Uit de grafiek blijkt dat het mengsel met was een grotere stijfheid heeft dan het mengsel zonder was. Dit is te verklaren doordat een was een verstijvende werking heeft. Maar omdat het verschil in stijfheid minimaal is kan er worden gesteld dat het toevoegen van de was (nagenoeg) geen invloed heeft op de stijfheid. Verder blijkt dat de stijfheid voor beide mengsel voldoet.

8.4.2 Vermoeiing

Het mengsel zonder was heeft zijn ‘einde levensduur’ bereikt bij een lastherhaling van ruim 1,75 miljoen. Bij het mengsel met was ligt dit ongeveer 20% hoger op een lastherhaling heeft van ruim 2 miljoen. Hier komt dus duidelijk de verstijvende werking van de was tot uiting die in de stijfheidsgrafiek (grafiek 4) was gevonden.

Uit het vermoeiingsdiagram valt af te leiden dat het mengsel zonder was een iets grotere vermoeiing heeft. De miljoen lastherhalingen geven dus een iets grotere rek. Op basis van deze miljoen lastherhalingen kan er dus gesteld worden dat het hergebruik van laagtemperatuurasfalt met een was nagenoeg geen effect heeft op de vermoeiing. Aan de hand van grafiek 4 en de helling van grafiek 5 kan gesteld worden dat het mengsel met was een lagere rek heeft bij meer lastherhalingen (zwaar belaste weg), terwijl het een grotere rek zal hebben bij minder lastherhalingen.

De verschillen in stijfheid en vermoeiing hebben invloed op het ontwerp van een asfaltconstructie. Uit een proefberekening (Bijlage K) blijkt dat op basis van laagdikte tussen beide mengsels nauwelijks verschil is. Dit komt deels doordat het mengsel een tussenlaag betreft. Maar omdat de het mengsel eventueel ook als onderlaag kan dienen is het daarom als onderlaag berekend. De kleine verschillen in laagdikte worden veroorzaakt door het verschil in de maximaal toelaatbare rek. (tabel 15 + 16)

Laag 1.000 mvt/dag/richting 10.000 mvt/dag/richting

Materiaal Dikte [mm] Materiaal Dikte [mm]
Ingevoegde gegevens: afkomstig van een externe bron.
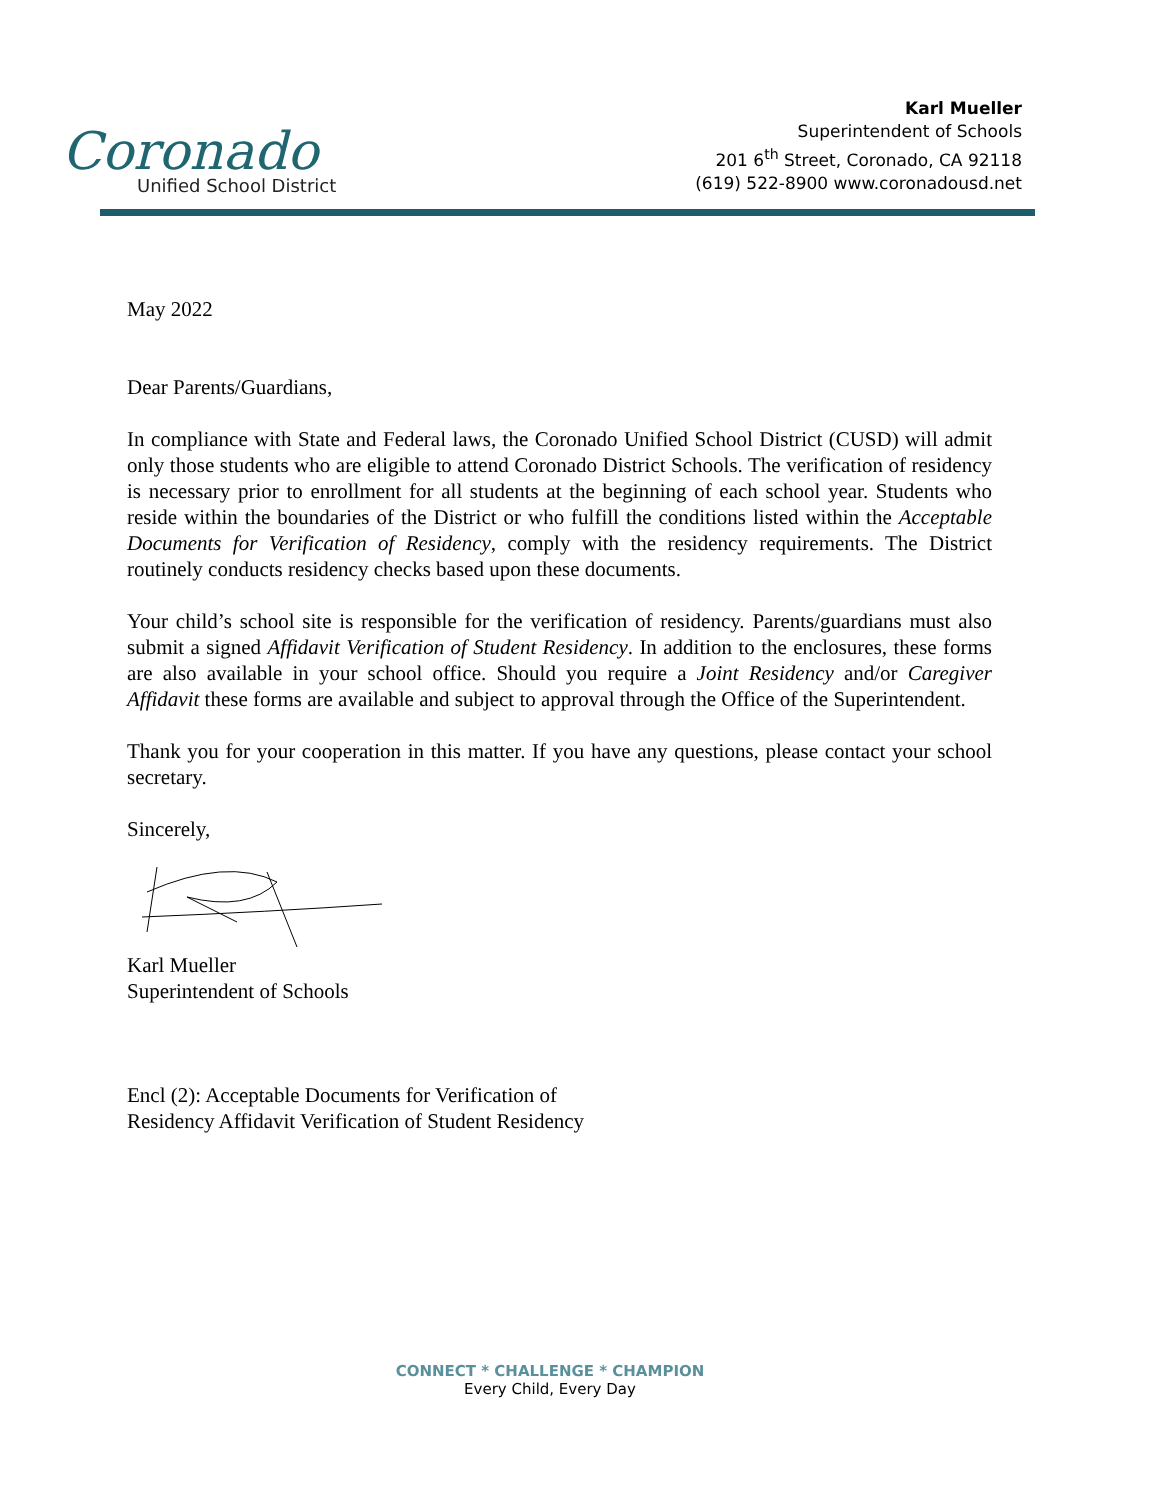Coronado
Unified School District
Karl Mueller
Superintendent of Schools
201 6<sup>th</sup> Street, Coronado, CA 92118
(619) 522-8900 www.coronadousd.net
May 2022
Dear Parents/Guardians,
In compliance with State and Federal laws, the Coronado Unified School District (CUSD) will admit only those students who are eligible to attend Coronado District Schools. The verification of residency is necessary prior to enrollment for all students at the beginning of each school year. Students who reside within the boundaries of the District or who fulfill the conditions listed within the Acceptable Documents for Verification of Residency, comply with the residency requirements. The District routinely conducts residency checks based upon these documents.
Your child’s school site is responsible for the verification of residency. Parents/guardians must also submit a signed Affidavit Verification of Student Residency. In addition to the enclosures, these forms are also available in your school office. Should you require a Joint Residency and/or Caregiver Affidavit these forms are available and subject to approval through the Office of the Superintendent.
Thank you for your cooperation in this matter. If you have any questions, please contact your school secretary.
Sincerely,
Karl Mueller
Superintendent of Schools
Encl (2): Acceptable Documents for Verification of
Residency Affidavit Verification of Student Residency
CONNECT * CHALLENGE * CHAMPION
Every Child, Every Day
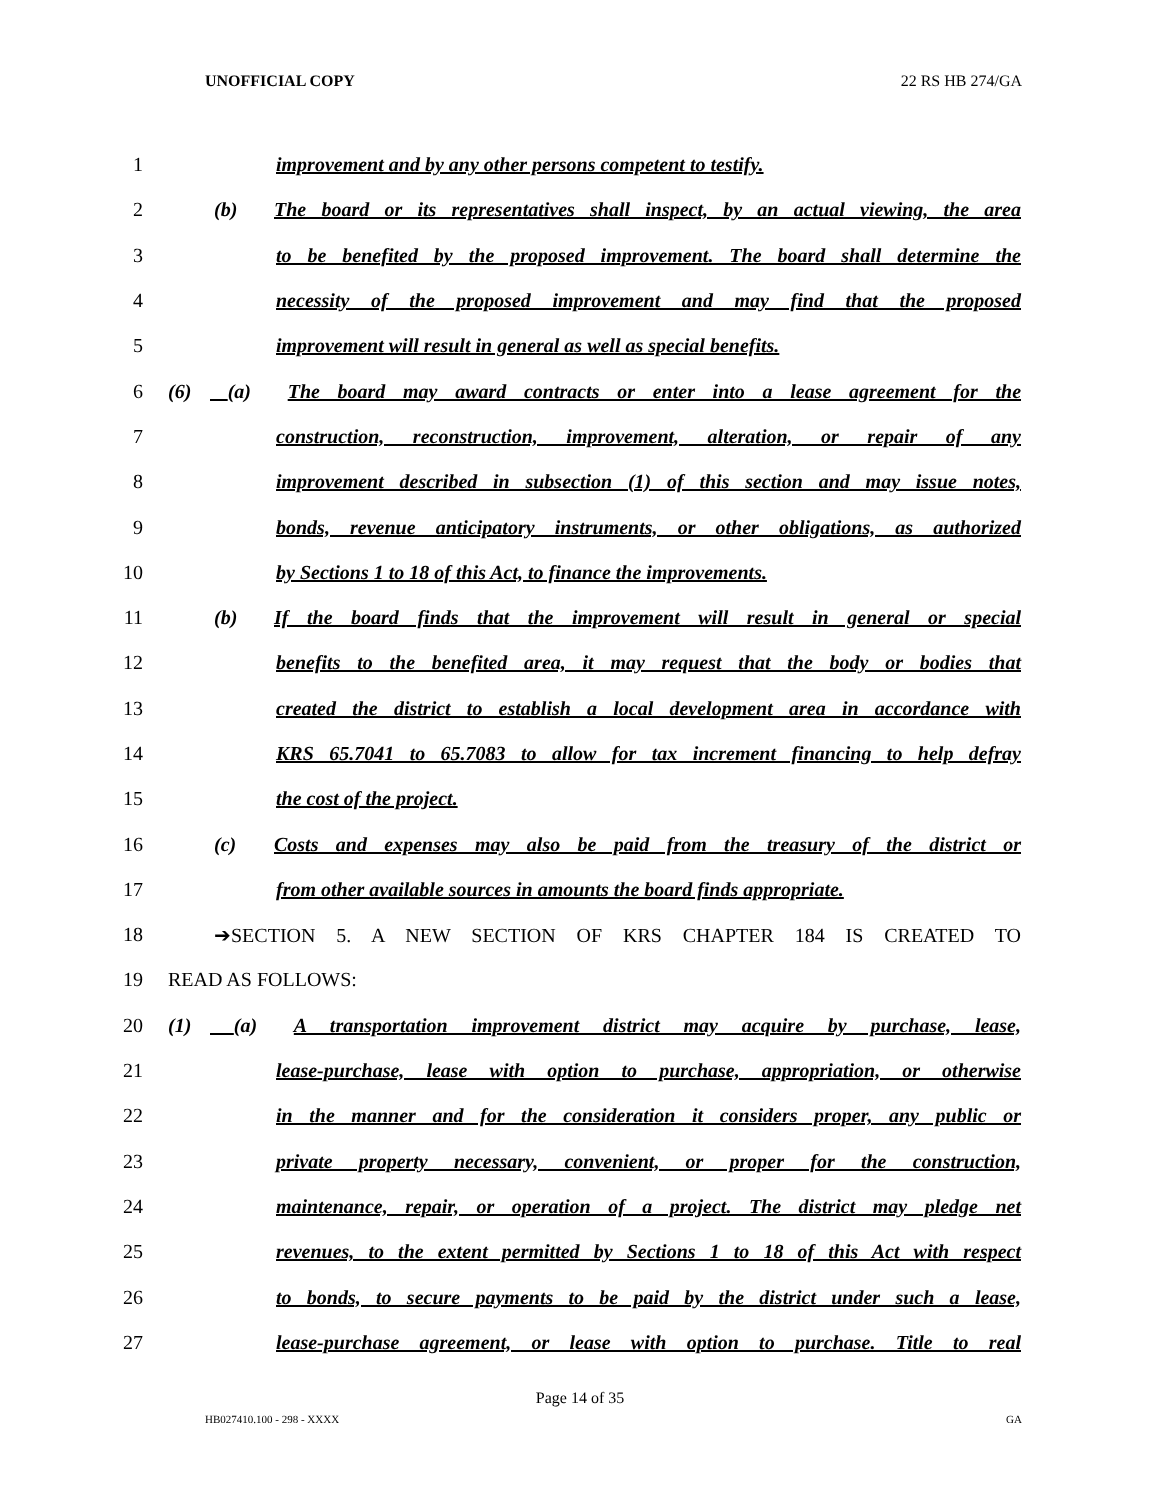UNOFFICIAL COPY 22 RS HB 274/GA
1 improvement and by any other persons competent to testify.
2 (b) The board or its representatives shall inspect, by an actual viewing, the area
3 to be benefited by the proposed improvement. The board shall determine the
4 necessity of the proposed improvement and may find that the proposed
5 improvement will result in general as well as special benefits.
6 (6) (a) The board may award contracts or enter into a lease agreement for the
7 construction, reconstruction, improvement, alteration, or repair of any
8 improvement described in subsection (1) of this section and may issue notes,
9 bonds, revenue anticipatory instruments, or other obligations, as authorized
10 by Sections 1 to 18 of this Act, to finance the improvements.
11 (b) If the board finds that the improvement will result in general or special
12 benefits to the benefited area, it may request that the body or bodies that
13 created the district to establish a local development area in accordance with
14 KRS 65.7041 to 65.7083 to allow for tax increment financing to help defray
15 the cost of the project.
16 (c) Costs and expenses may also be paid from the treasury of the district or
17 from other available sources in amounts the board finds appropriate.
18 ➔SECTION 5. A NEW SECTION OF KRS CHAPTER 184 IS CREATED TO
19 READ AS FOLLOWS:
20 (1) (a) A transportation improvement district may acquire by purchase, lease,
21 lease-purchase, lease with option to purchase, appropriation, or otherwise
22 in the manner and for the consideration it considers proper, any public or
23 private property necessary, convenient, or proper for the construction,
24 maintenance, repair, or operation of a project. The district may pledge net
25 revenues, to the extent permitted by Sections 1 to 18 of this Act with respect
26 to bonds, to secure payments to be paid by the district under such a lease,
27 lease-purchase agreement, or lease with option to purchase. Title to real
Page 14 of 35
HB027410.100 - 298 - XXXX GA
Onderlaag AC 16 (552-12) 160 AC 16 (552-12) 246

Ongebonden fundering

Mengranulaat 250 Mengranulaat 250

Onderfundering Zand 500 Zand 500

Ondergrond Klei - Klei -

Tabel 18 Laagopbouw mengsel zonder was

Laag 1.000 mvt/dag/richting 10.000 mvt/dag/richting

Materiaal Dikte [mm] Materiaal Dikte [mm]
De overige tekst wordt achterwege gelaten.